Items listed in a dataset

_ _ _ _ _ _ _

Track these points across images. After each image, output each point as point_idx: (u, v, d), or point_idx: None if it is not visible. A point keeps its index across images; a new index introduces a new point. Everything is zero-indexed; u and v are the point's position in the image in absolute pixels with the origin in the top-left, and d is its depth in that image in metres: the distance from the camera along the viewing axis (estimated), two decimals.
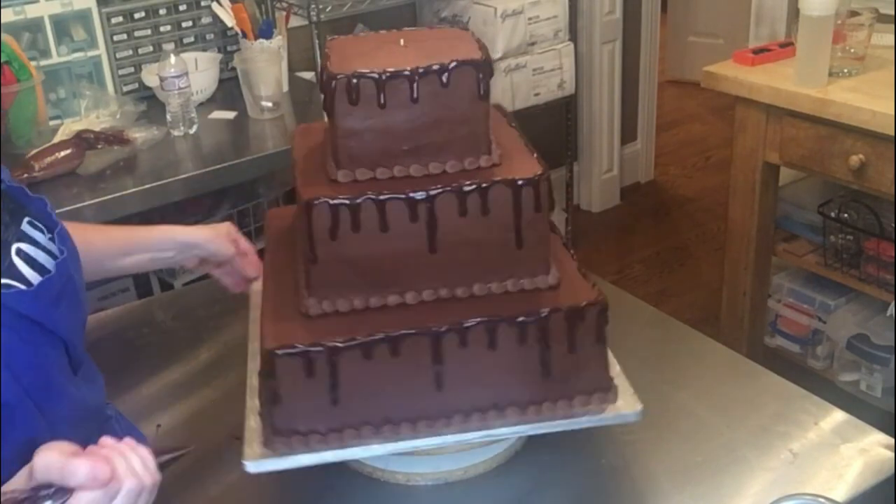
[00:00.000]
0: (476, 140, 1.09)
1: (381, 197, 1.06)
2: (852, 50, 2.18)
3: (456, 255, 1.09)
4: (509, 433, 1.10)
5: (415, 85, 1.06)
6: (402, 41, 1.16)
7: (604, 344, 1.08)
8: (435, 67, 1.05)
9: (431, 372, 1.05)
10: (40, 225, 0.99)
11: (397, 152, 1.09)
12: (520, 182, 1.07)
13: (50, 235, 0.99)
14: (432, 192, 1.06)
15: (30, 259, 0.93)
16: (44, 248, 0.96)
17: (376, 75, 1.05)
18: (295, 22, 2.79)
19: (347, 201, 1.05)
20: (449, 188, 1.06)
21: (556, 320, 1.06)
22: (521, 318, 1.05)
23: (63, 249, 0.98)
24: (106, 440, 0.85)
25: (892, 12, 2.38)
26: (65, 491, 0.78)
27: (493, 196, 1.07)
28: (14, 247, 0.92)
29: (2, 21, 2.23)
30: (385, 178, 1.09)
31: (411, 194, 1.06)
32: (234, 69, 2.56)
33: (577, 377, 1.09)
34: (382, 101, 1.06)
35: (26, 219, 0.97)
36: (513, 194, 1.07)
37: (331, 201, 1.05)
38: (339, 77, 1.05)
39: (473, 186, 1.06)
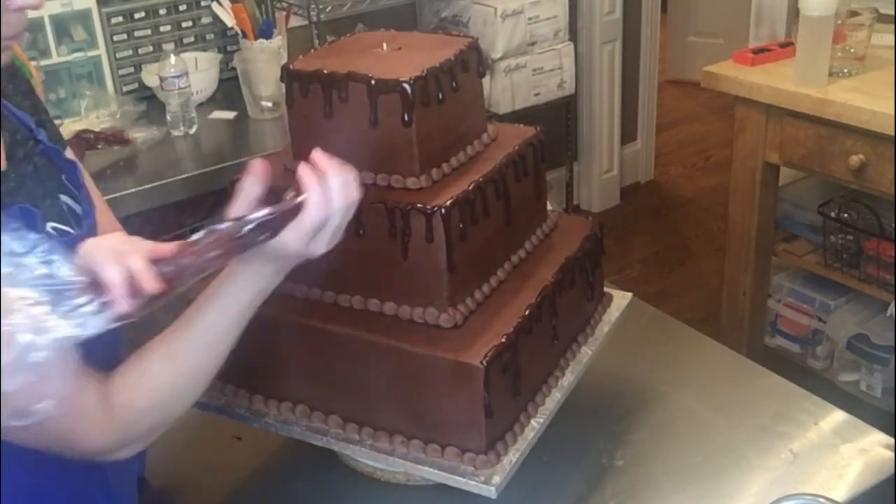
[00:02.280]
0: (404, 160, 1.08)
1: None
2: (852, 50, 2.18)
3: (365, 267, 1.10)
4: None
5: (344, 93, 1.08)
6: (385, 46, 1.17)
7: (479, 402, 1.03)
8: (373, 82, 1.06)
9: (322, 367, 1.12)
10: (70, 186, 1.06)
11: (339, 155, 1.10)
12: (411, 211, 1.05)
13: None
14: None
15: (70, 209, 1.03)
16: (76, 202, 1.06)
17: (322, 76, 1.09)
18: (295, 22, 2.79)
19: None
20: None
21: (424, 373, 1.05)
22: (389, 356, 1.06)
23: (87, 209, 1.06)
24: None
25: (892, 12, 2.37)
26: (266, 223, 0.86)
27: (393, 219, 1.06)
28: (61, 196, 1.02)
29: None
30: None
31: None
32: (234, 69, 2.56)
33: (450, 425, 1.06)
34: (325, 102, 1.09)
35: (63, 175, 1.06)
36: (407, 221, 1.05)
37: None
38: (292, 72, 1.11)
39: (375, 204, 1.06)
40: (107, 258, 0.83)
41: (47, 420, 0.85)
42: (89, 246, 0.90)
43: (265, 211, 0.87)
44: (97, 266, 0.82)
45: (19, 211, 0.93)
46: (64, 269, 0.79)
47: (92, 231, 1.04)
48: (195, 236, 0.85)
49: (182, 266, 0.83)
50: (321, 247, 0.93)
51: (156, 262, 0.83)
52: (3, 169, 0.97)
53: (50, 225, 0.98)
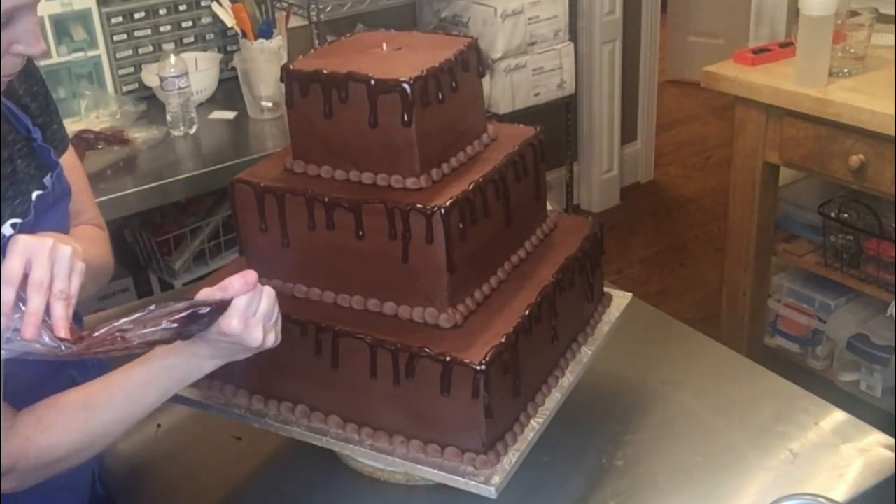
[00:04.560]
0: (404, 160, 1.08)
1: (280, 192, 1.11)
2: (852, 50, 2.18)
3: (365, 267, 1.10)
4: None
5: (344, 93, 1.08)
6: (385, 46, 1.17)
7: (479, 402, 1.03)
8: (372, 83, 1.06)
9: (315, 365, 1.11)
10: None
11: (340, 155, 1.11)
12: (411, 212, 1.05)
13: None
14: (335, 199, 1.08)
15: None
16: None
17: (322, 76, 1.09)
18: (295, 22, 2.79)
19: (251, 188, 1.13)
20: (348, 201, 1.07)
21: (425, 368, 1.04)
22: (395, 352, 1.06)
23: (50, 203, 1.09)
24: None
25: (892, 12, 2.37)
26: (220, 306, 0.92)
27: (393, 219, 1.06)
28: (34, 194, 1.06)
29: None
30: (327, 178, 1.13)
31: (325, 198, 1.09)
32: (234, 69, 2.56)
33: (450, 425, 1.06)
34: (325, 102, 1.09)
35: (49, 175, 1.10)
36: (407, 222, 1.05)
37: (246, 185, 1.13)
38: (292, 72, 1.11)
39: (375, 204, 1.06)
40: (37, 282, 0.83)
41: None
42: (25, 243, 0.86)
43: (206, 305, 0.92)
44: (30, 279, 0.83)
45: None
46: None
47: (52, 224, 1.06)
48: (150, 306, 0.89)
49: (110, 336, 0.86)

_ _ _ _ _ _ _

> _TASK TO COMPLETE_:
Retype the data above exactly. Do not carry over any images.

> _RESULT OF THIS EXERCISE_:
Track these points across images. After each image, output each point as point_idx: (u, v, d), or point_idx: None if it is not visible. A point keeps its index across images; a new index introduces a new point. Everything is zero-indexed; u and v are the point's position in the image in absolute pixels with the origin in the top-left, and d is its depth in that image in metres: the distance from the camera along the viewing axis (estimated), two decimals.
[00:00.000]
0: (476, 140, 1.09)
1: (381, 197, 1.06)
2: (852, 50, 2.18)
3: (456, 255, 1.09)
4: (509, 433, 1.10)
5: (415, 85, 1.06)
6: (402, 41, 1.16)
7: (604, 344, 1.08)
8: (435, 67, 1.05)
9: (431, 372, 1.05)
10: (40, 225, 0.99)
11: (397, 152, 1.09)
12: (520, 182, 1.07)
13: (50, 235, 0.99)
14: (432, 192, 1.06)
15: (30, 259, 0.93)
16: (44, 248, 0.96)
17: (376, 75, 1.05)
18: (295, 22, 2.79)
19: (347, 201, 1.05)
20: (449, 188, 1.06)
21: (556, 320, 1.06)
22: (521, 318, 1.05)
23: (63, 249, 0.98)
24: (106, 440, 0.85)
25: (892, 12, 2.38)
26: (65, 491, 0.78)
27: (493, 196, 1.07)
28: (14, 247, 0.92)
29: (2, 21, 2.23)
30: (385, 178, 1.09)
31: (411, 194, 1.06)
32: (234, 69, 2.56)
33: (577, 377, 1.09)
34: (382, 101, 1.06)
35: (26, 219, 0.97)
36: (513, 194, 1.07)
37: (331, 201, 1.05)
38: (339, 77, 1.05)
39: (473, 186, 1.06)
[00:02.280]
0: (404, 160, 1.08)
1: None
2: (852, 50, 2.18)
3: (365, 267, 1.10)
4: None
5: (344, 93, 1.08)
6: (385, 46, 1.17)
7: (479, 402, 1.03)
8: (373, 82, 1.06)
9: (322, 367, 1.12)
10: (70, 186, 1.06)
11: (339, 155, 1.10)
12: (411, 211, 1.05)
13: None
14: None
15: (70, 209, 1.03)
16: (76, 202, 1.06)
17: (322, 76, 1.09)
18: (295, 22, 2.79)
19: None
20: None
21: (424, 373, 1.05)
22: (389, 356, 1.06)
23: (87, 209, 1.06)
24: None
25: (892, 12, 2.37)
26: (266, 223, 0.86)
27: (393, 219, 1.06)
28: (61, 196, 1.02)
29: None
30: None
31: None
32: (234, 69, 2.56)
33: (450, 425, 1.06)
34: (325, 102, 1.09)
35: (63, 175, 1.06)
36: (407, 221, 1.05)
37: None
38: (292, 72, 1.11)
39: (375, 204, 1.06)
40: (107, 258, 0.83)
41: (47, 420, 0.85)
42: (89, 246, 0.90)
43: (265, 211, 0.87)
44: (97, 266, 0.82)
45: (19, 211, 0.93)
46: (64, 269, 0.79)
47: (92, 231, 1.04)
48: (195, 236, 0.85)
49: (182, 266, 0.83)
50: (321, 247, 0.93)
51: (156, 262, 0.83)
52: (3, 169, 0.97)
53: (50, 225, 0.98)
[00:04.560]
0: (404, 160, 1.08)
1: (280, 192, 1.11)
2: (852, 50, 2.18)
3: (365, 267, 1.10)
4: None
5: (344, 93, 1.08)
6: (385, 46, 1.17)
7: (479, 402, 1.03)
8: (372, 83, 1.06)
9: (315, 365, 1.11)
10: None
11: (340, 155, 1.11)
12: (411, 212, 1.05)
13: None
14: (335, 199, 1.08)
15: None
16: None
17: (322, 76, 1.09)
18: (295, 22, 2.79)
19: (251, 188, 1.13)
20: (348, 201, 1.07)
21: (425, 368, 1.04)
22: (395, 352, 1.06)
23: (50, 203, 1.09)
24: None
25: (892, 12, 2.37)
26: (220, 306, 0.92)
27: (393, 219, 1.06)
28: (34, 194, 1.06)
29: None
30: (327, 178, 1.13)
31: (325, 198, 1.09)
32: (234, 69, 2.56)
33: (450, 425, 1.06)
34: (325, 102, 1.09)
35: (49, 175, 1.10)
36: (407, 222, 1.05)
37: (246, 185, 1.13)
38: (292, 72, 1.11)
39: (375, 204, 1.06)
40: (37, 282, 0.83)
41: None
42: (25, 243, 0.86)
43: (206, 305, 0.92)
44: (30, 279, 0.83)
45: None
46: None
47: (52, 224, 1.06)
48: (150, 306, 0.89)
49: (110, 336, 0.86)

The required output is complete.